Will smart pills, cash boost drug compliance?
Educating patients about taking medications is not always effective. Proponents of technology and incentives say these methods represent the next steps in overcoming a stubborn problem.
The Food and Drug Administration cleared the smart pill, called the Ingestion Event Marker, for marketing as a medical device on July 10. The ingestible sensor is the size of a grain of sand and can be integrated into an inert pill or an active medication. Fluid in the stomach activates the sensor and sends a signal through body tissue to a small, water-resistant patch worn on the torso. The patch detects when the pill is ingested and wirelessly sends that data to an application accessible by mobile phone or computer.
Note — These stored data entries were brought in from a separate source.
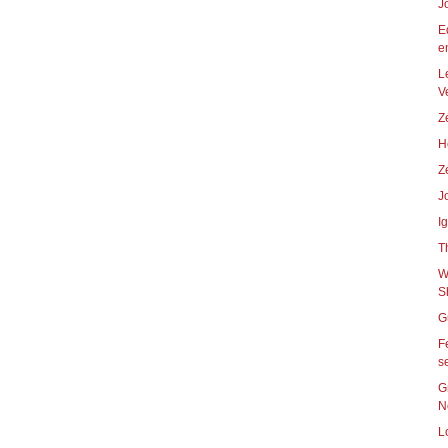
J
E
en
L
V
Z
H
Z
J
I
T
W
S
G
F
s
G
N
L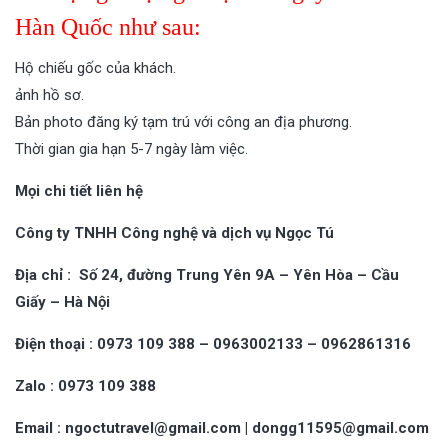
Hàn Quốc như sau:
Hộ chiếu gốc của khách.
ảnh hồ sơ.
Bản photo đăng ký tạm trú với công an địa phương.
Thời gian gia hạn 5-7 ngày làm việc.
Mọi chi tiết
liên hệ
Công ty TNHH Công nghệ và dịch vụ Ngọc Tú
Địa chỉ : Số 24, đường Trung Yên 9A – Yên Hòa – Cầu
Giấy – Hà Nội
Điện thoại : 0973 109 388 – 0963002133 – 0962861316
Zalo : 0973 109 388
Email : ngoctutravel@gmail.com | dongg11595@gmail.com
Adherence data will be available to anyone given permission by the patient, such as family members and physicians, said the product’s manufacturer, Redwood City, Calif.-based Proteus Digital Health Inc. Doctors would have access to their patients’ medication-taking patterns between visits and could use it to help address barriers to adherence, said George M. Savage, MD, co-founder and chief medical officer of Proteus.
“This isn’t about doctors browbeating people or monitoring compliance in some sort of negative way,” Dr. Savage said. “These are tools to help people understand their behavior and to provide directed education and other interventions to help them achieve their goals.”
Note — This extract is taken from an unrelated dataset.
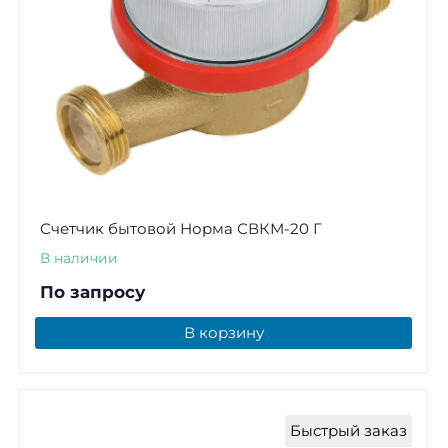
Счетчик бытовой Норма СВКМ-20 Г
В наличии
По запросу
В корзину
Быстрый заказ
Starting in September, Proteus will partner with the British chain Lloyds Pharmacy to market the product directly to consumers in the United Kingdom. The monthly subscription cost will be on par with the charge for a month of cable or satellite TV service. The sensor will be included in an inert medication to be taken at the same time as the patient’s prescribed medications, Dr. Savage said.
Proteus is working with the drugmaker Novartis to add the sensor to immunosuppressive medications prescribed to organ transplant recipients. The company hopes to gain FDA approval for such a “digital medicine” by 2014.